Back in 2019, Denver launched a program called Love My Air. In its simplest form, it rates air quality as good, moderate, or hazardous. It’s a tool that lets people in the Denver area look up air quality in real time and decide how they’ll spend time outdoors.
Across the city, little boxes provide important information.
“We measure a couple of different pollutants you see up here,” said Ephraim Milton, a coordinator with the Love My Air program. “Ozone is a big one here in Colorado. PM2.5 is very common.”
Real-time information on air quality and how it affects different individuals is gathered through a network of 80 sensors, a combination of the program’s sensors and the state’s.
“It’s just very hyperlocal,” said Milton. “I mean, you go to the weather app and that, yeah, sure, that’ll tell you the general, you know, air quality for the area. But you go here to ours, and it’s definitely going to be more local.”

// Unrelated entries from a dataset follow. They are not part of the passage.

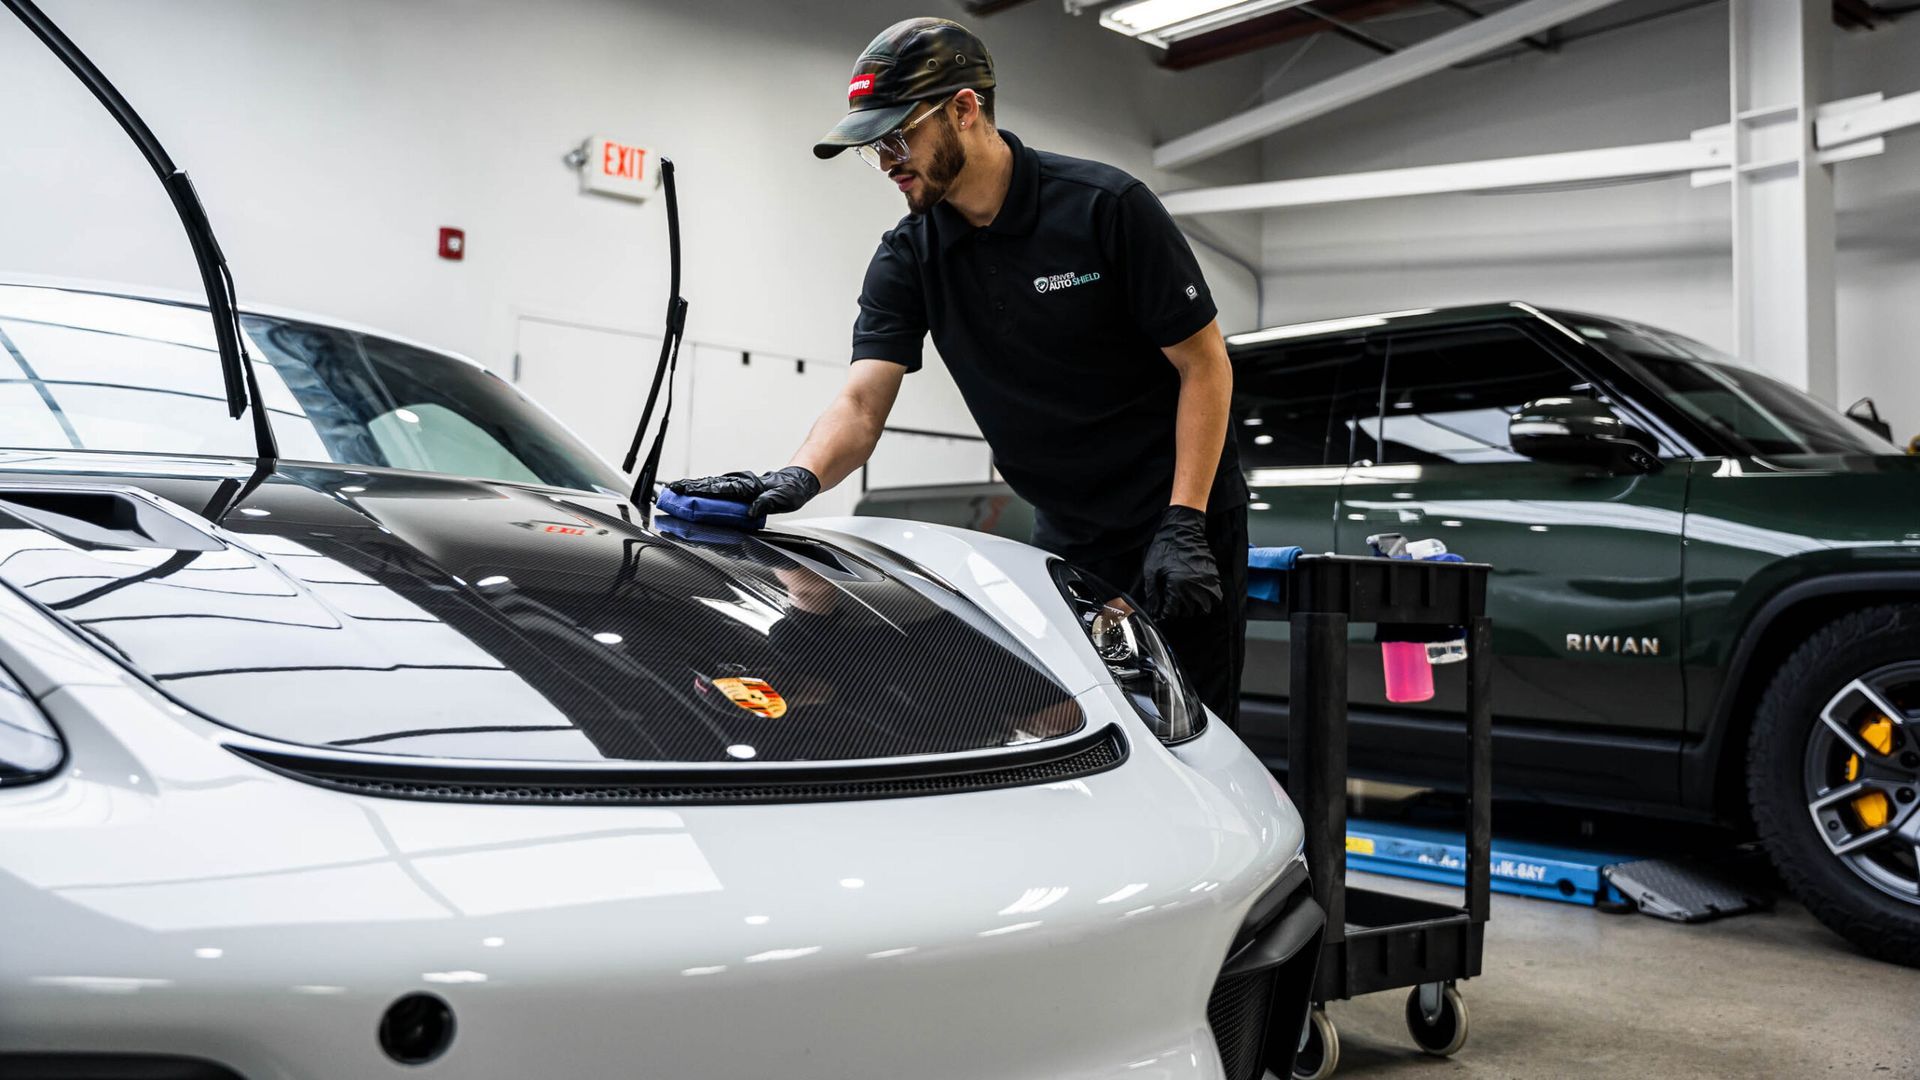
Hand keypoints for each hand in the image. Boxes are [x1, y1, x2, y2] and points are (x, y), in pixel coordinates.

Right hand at [667, 466, 819, 517]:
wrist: (797, 482)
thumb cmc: (791, 490)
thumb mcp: (784, 498)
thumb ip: (768, 503)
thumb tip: (753, 510)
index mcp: (747, 487)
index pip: (718, 489)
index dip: (699, 490)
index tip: (681, 489)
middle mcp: (739, 484)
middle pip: (708, 486)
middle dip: (687, 489)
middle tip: (667, 492)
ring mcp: (738, 486)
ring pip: (710, 487)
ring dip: (692, 490)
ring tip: (673, 494)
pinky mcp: (738, 491)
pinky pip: (717, 491)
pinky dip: (702, 493)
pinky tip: (692, 496)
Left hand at [1140, 505, 1220, 619]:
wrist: (1183, 528)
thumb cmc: (1166, 545)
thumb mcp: (1151, 569)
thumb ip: (1152, 592)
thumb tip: (1153, 609)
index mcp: (1177, 585)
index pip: (1172, 611)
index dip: (1164, 613)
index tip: (1161, 612)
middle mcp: (1194, 585)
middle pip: (1188, 612)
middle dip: (1178, 611)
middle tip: (1171, 604)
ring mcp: (1207, 580)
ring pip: (1205, 607)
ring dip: (1194, 608)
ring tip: (1185, 602)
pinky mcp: (1214, 575)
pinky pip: (1216, 596)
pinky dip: (1209, 600)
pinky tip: (1198, 596)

The program has expanded over the years and is now in Jefferson and Adams Counties, with sensors across the state and even into Wisconsin.
“They think they have six sensors in Milwaukee,” said Milton. “They’re really great partners.”

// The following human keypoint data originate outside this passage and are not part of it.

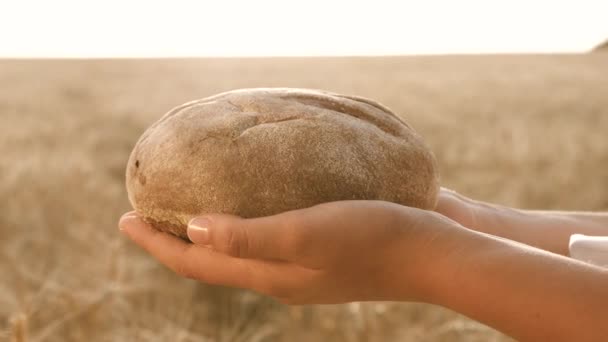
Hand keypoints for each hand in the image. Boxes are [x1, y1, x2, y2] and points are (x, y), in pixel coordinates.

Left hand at [118, 200, 458, 304]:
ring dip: (208, 231)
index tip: (123, 219)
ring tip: (189, 206)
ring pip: (240, 250)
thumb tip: (190, 227)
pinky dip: (244, 221)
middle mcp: (281, 276)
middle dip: (174, 240)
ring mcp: (304, 264)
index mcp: (271, 275)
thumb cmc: (374, 237)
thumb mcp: (307, 233)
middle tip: (147, 213)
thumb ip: (249, 236)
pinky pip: (269, 236)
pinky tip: (253, 199)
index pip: (197, 263)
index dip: (156, 244)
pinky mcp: (325, 248)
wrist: (433, 253)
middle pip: (213, 261)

Inner City Health, a non-profit providing healthcare to underserved individuals, is a partner here in Denver.
“The technology that they’re providing affords us the ability to inform our patients and the community at large [that] today may be a good day to go outside and exercise, and today may actually be of danger,” said Charles Gilford III, the non-profit’s CEO. “Because we have folks who have asthma or COPD or different conditions that pose a risk to their safety and to their well-being.”
They have an interactive kiosk in their waiting room, but hope the program continues to evolve.
“To send a text message to our patient base and give them updates and say, ‘Hey, just as a heads up, we saw you the other day and today would be a good day to take that walk,” said Gilford. “What are the other iterations of this technology that folks can have? How can we make sure that in a society where everything is competing for our attention, we can just be that one little nudge to give people good information while they’re going about their lives, and not just in the clinic?”
This tool can also be useful in the event of a fire or nearby construction, for example. Love My Air hosts community workshops focused on education, in addition to their online resources, and the information is also used for policy and rulemaking across the state. They plan on adding multiple healthcare partners in 2026 and hope to continue expanding their reach.